She unfurls like smoke, limbs fluid, eyes little pools. 72 hours in a glass box, cameras winking red from all angles. They call her the origami woman, but I know better. Even as she folds herself into little knots, she can’t be compressed. She floods the room with her smile and my gut wrenches. Her knees click the whole walk home and her toes crack one by one as we fold into each other on the couch to watch Ghostbusters. The TV’s light crumples on her face and I’m twisting around her, my heart contorting into shapes I didn’t know existed. There are angels in her angles.

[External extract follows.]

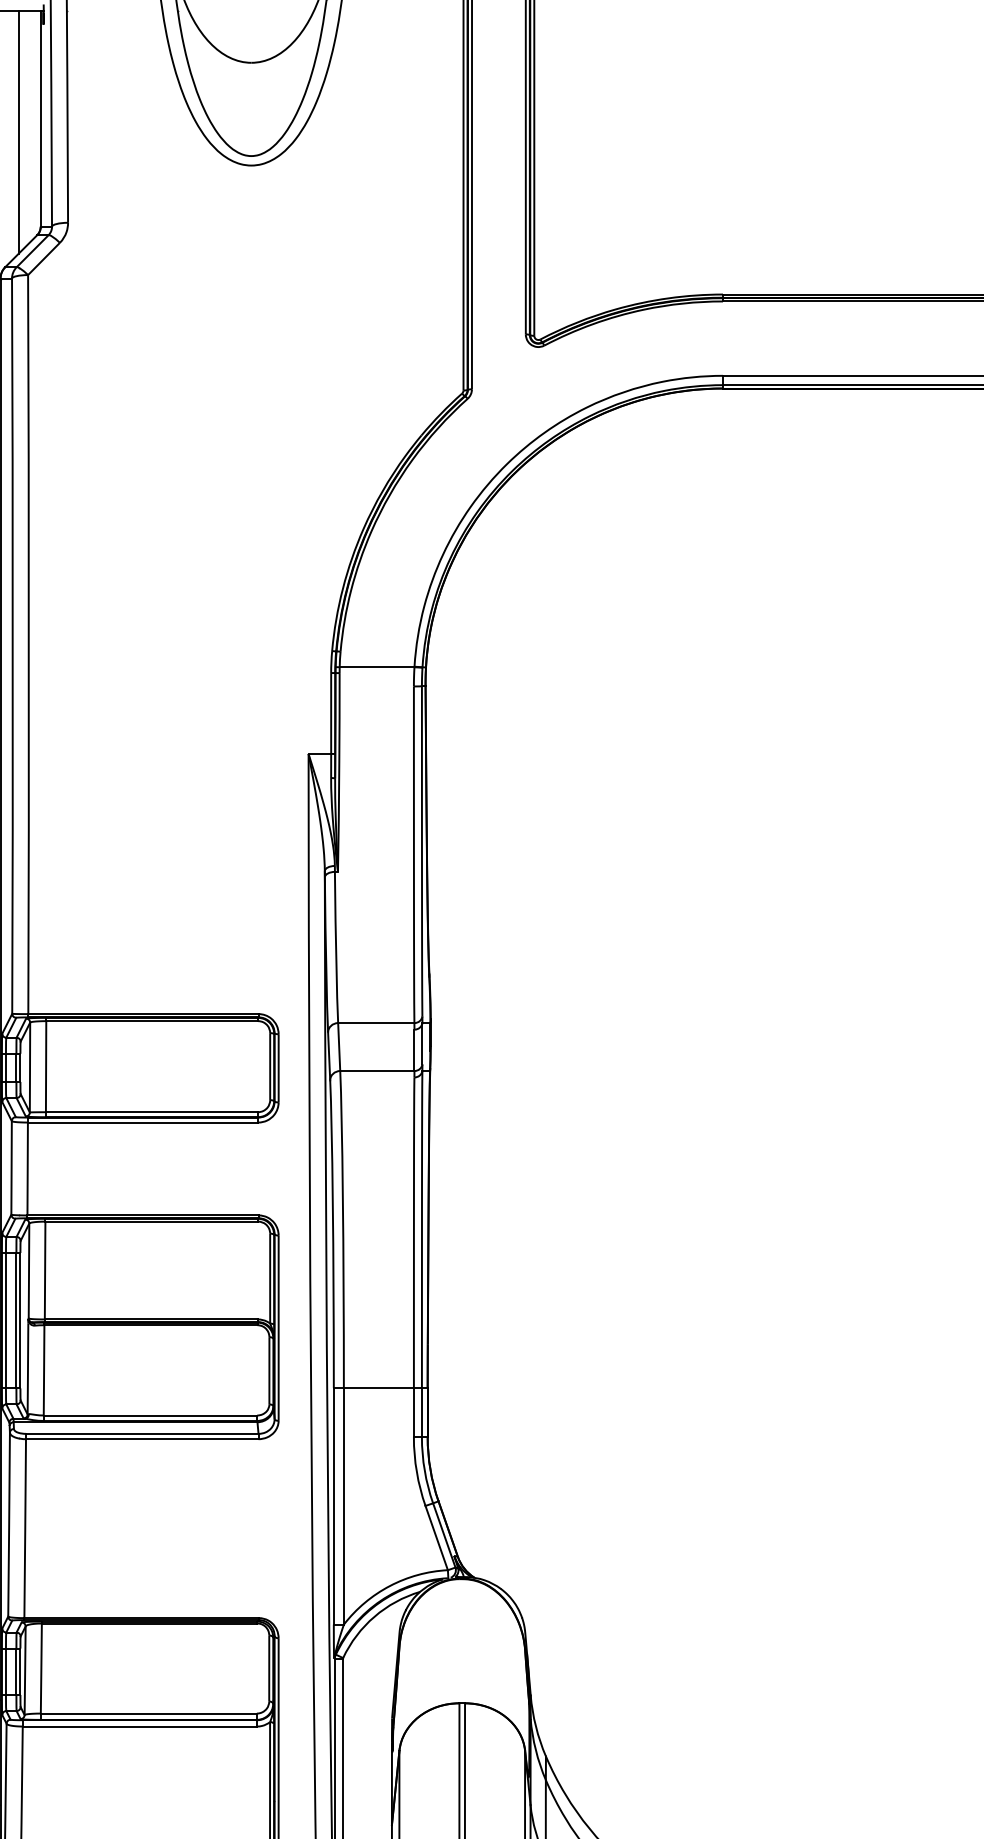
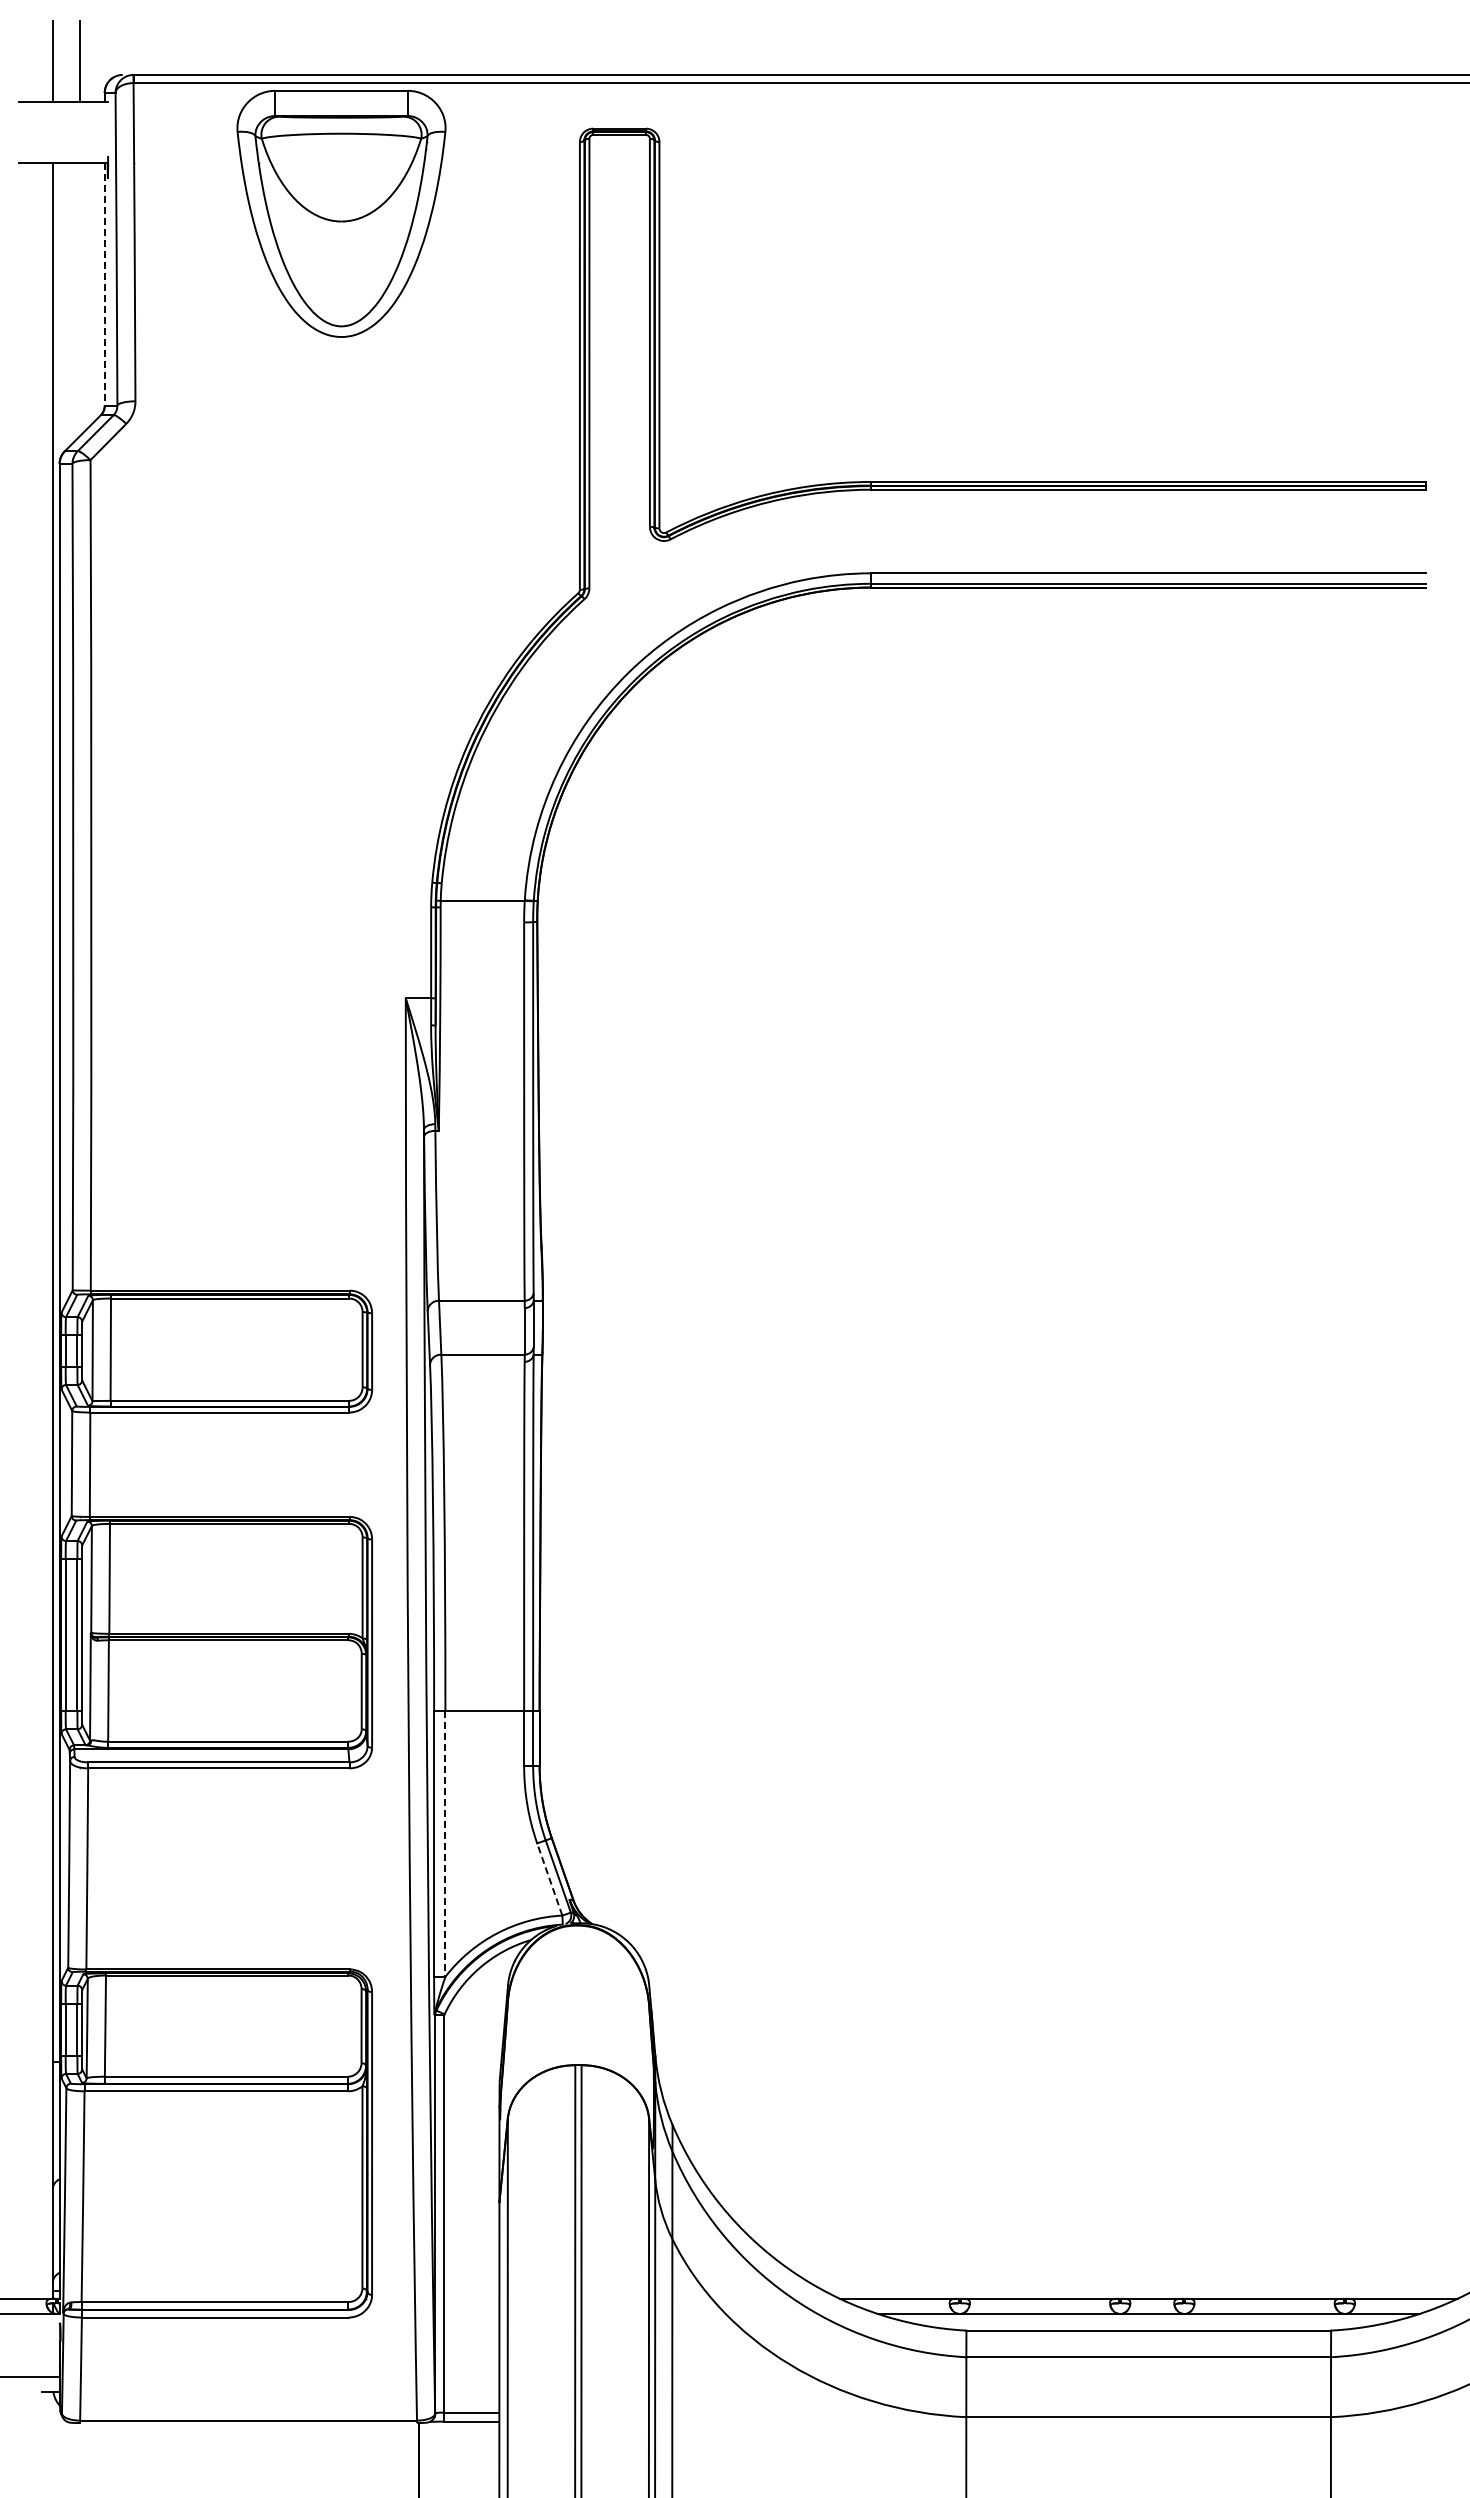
line: (40, 118) -> (104, 284), solid -> dashed
line: (19, 131) -> (80, 298), removed
line: (343, 1506) -> (445, 1844), solid -> dashed
line: (436, 1538) -> (549, 1879), solid -> dashed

I dreamed last night of an opera
Where I crouched near the stage, camera in hand
As the trilled notes washed over the crowd
They laughed and laughed
And I thought, oh, this is how you enjoy opera
You see it with rich people.
As I folded myself in the walkway, two men,
Lovers, whispered behind me
‘They want people to go onstage!
Look at the way they’re dancing!’
And before the other could protest,
The whispering man in a pinstripe suit burst onstage
Linked arms with some women in feathered headdresses
And applied himself to the can can.
The dancers tensed, the audience roared
A voice over the loudspeaker chuckled,
Made light of his flush-faced faux pas
The man was lead cheerily offstage.
I felt his partner grow stormy
Brewing the argument that would follow him home.